BioDrugs. 2012 Apr 1;26(2):83-99. doi: 10.2165/11599760-000000000-00000.
The epidermal growth factor receptor (EGFR) is over-expressed, as well as mutated, in many types of cancers. In particular, the EGFR variant type III mutant (EGFRvIII) has attracted much attention as it is frequently and exclusively found on many tumor cells, and hence both EGFR and EGFRvIII have been proposed as valid targets in many cancer therapy settings. Different strategies have been developed in order to either inhibit EGFR/EGFRvIII activity or to ablate EGFR/EGFRvIII-positive tumor cells. Drugs that inhibit these receptors include monoclonal antibodies (mAbs) that bind to the extracellular part of EGFR, blocking the binding sites for the EGFR ligands, and intracellular tyrosine kinase inhibitors (TKIs) that block the ATP binding site of the tyrosine kinase domain. Besides an EGFRvIII-targeted vaccine, conjugated anti-EGFR mAbs have been used in different settings to deliver lethal agents to the EGFR/EGFRvIII-positive cells; among these are radio-labelled mAbs and immunotoxins. This article reviews the current status and efficacy of EGFR/EGFRvIII-targeted therapies.

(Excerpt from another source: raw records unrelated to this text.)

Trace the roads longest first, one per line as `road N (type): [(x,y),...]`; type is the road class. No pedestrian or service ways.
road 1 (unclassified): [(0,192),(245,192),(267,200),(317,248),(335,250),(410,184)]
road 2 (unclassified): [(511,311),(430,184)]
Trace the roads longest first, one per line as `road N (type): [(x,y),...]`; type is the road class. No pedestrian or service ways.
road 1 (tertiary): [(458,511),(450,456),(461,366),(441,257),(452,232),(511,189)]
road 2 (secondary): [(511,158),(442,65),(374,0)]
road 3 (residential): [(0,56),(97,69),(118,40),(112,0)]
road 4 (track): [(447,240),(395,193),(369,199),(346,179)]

表皮生长因子受体(EGFR)在许多类型的癌症中过度表达和突变。特别是,EGFR 变体 III 型突变体(EGFRvIII)引起了广泛关注,因为它经常且仅在许多肿瘤细胞上发现,因此 EGFR 和 EGFRvIII 都被提出作为许多癌症治疗方案中的有效靶点。已经开发了不同的策略来抑制 EGFR/EGFRvIII 的活性或消除 EGFR/EGFRvIII 阳性肿瘤细胞。抑制这些受体的药物包括与 EGFR 的细胞外部分结合的单克隆抗体(mAbs),阻断 EGFR 配体的结合位点,以及抑制酪氨酸激酶结构域的 ATP 结合位点的细胞内酪氨酸激酶抑制剂(TKIs)。除了针对 EGFRvIII 的疫苗外,在不同的情况下还使用了偶联的抗 EGFR mAbs 将致命剂递送到 EGFR/EGFRvIII 阳性细胞;其中包括放射性标记的 mAbs 和免疫毒素。本文综述了针对 EGFR/EGFRvIII 的靶向治疗的现状和疗效。